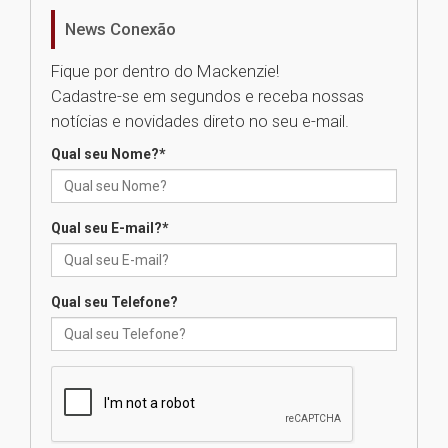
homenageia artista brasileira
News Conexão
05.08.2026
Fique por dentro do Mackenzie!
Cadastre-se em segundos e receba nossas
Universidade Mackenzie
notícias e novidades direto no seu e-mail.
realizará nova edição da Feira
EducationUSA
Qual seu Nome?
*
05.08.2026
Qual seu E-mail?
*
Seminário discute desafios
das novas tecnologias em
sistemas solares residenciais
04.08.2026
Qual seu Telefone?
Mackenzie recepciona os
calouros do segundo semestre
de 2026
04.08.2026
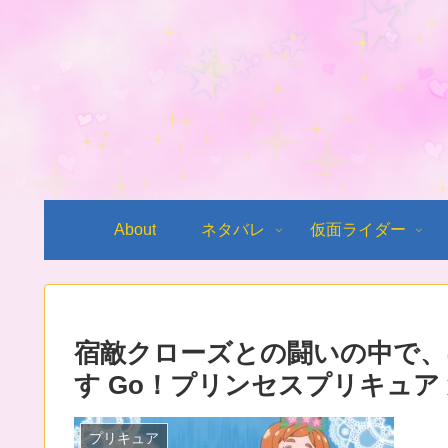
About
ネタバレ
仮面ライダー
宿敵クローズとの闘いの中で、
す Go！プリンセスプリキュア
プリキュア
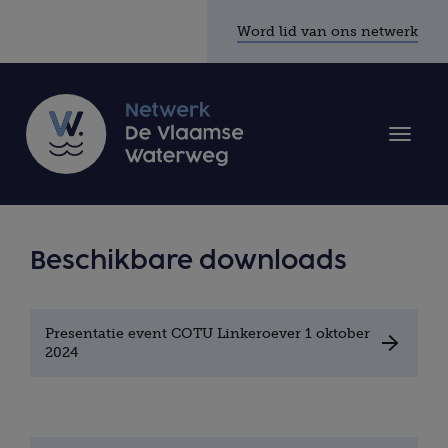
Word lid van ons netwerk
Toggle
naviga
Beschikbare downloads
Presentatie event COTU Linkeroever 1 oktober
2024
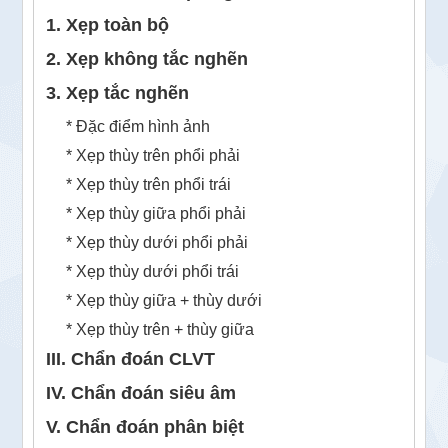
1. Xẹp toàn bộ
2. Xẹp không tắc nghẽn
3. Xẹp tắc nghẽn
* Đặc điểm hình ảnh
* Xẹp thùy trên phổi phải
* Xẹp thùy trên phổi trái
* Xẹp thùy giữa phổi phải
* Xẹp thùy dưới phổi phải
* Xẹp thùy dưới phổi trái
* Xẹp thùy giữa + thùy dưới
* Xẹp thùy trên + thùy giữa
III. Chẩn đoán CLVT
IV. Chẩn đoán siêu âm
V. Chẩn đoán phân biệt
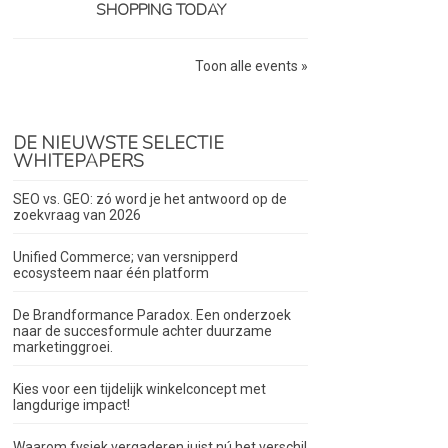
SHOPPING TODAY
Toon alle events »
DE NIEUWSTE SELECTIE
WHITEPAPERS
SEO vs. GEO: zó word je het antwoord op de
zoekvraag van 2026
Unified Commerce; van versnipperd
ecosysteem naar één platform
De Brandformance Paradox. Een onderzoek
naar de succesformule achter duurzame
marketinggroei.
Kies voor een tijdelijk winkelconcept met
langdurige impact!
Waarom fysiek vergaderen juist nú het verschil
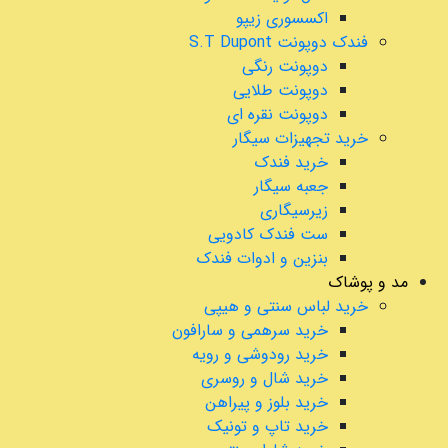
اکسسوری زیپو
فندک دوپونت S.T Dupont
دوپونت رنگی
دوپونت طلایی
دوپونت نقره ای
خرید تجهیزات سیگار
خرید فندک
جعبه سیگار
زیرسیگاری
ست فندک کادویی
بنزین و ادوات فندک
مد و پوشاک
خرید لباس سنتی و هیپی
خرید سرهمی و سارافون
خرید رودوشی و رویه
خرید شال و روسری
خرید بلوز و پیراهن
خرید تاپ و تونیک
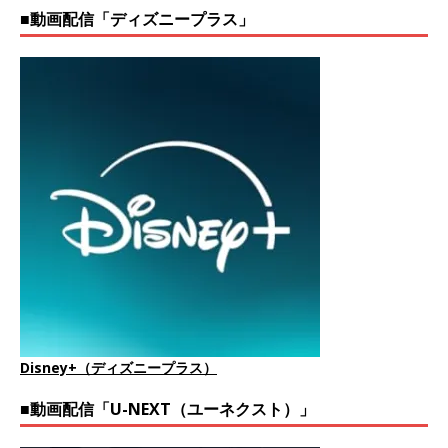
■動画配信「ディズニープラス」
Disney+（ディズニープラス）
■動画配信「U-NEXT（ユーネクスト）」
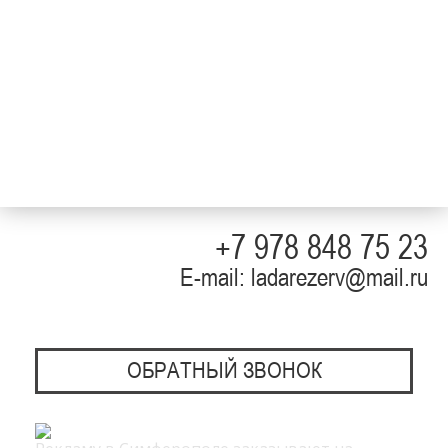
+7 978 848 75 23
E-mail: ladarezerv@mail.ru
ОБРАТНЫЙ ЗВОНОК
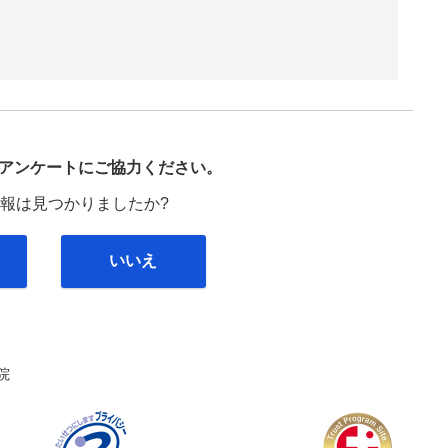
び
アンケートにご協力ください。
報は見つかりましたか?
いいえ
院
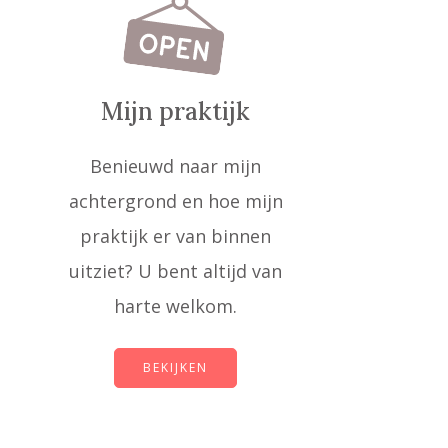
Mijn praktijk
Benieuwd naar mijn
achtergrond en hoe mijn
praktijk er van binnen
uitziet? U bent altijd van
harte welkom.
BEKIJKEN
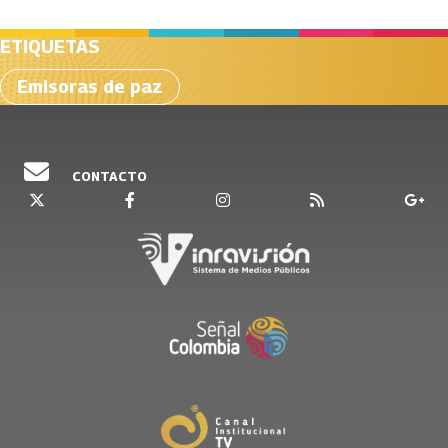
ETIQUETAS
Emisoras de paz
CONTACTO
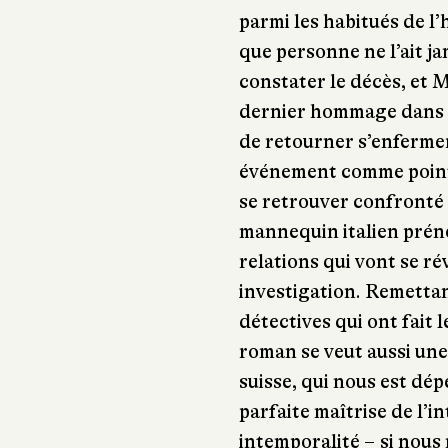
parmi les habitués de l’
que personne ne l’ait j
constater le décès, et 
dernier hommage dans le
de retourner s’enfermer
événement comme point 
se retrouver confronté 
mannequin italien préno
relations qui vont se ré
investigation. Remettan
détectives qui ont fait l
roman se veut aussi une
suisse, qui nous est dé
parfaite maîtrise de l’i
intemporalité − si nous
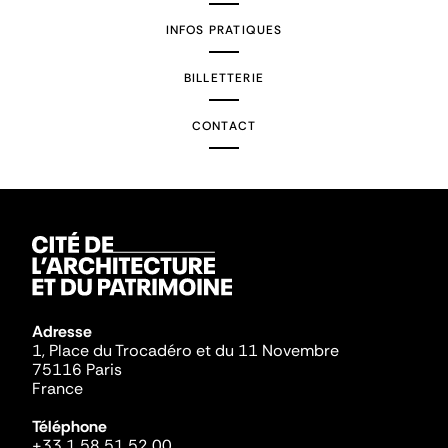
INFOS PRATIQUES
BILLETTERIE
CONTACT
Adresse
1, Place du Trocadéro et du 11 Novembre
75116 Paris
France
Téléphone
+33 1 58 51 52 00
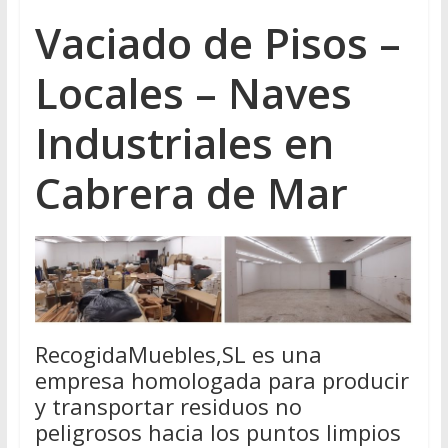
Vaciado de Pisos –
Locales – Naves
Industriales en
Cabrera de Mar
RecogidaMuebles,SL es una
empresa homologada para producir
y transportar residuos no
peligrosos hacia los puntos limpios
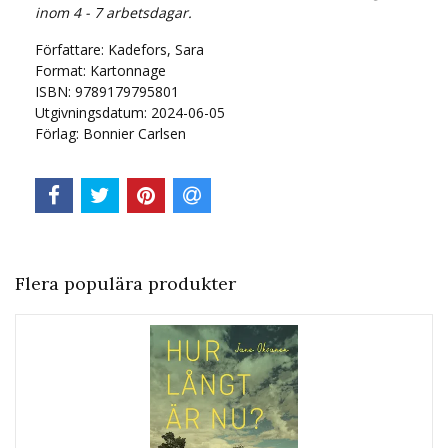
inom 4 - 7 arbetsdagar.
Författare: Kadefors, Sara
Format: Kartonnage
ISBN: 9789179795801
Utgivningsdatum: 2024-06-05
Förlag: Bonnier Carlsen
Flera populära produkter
---*---
*EXERCISE DESCRIPTION*. Although the records above contain pictures, the copy should not; retype exactly the lines from the one containing "E-mail: ladarezerv@mail.ru" through the one containing "roman se veut aussi une".

*RESPONSE AREA*.
E-mail: ladarezerv@mail.ru
ОБРАТНЫЙ ЗВОНОК
び
アンケートにご協力ください。
報は見つかりましたか?
いいえ
院
Mijn praktijk
Benieuwd naar mijn
achtergrond en hoe mijn
praktijk er van binnen
uitziet? U bent altijd van
harte welkom.
BEKIJKEN
ETIQUETAS
Emisoras de paz
CONTACTO
parmi les habitués de l’
que personne ne l’ait j
constater le décès, et 
dernier hommage dans le
de retourner s’enfermer
événement comme point 
se retrouver confronté 
mannequin italien préno
relations qui vont se ré
investigation. Remettan
détectives qui ont fait l
roman se veut aussi une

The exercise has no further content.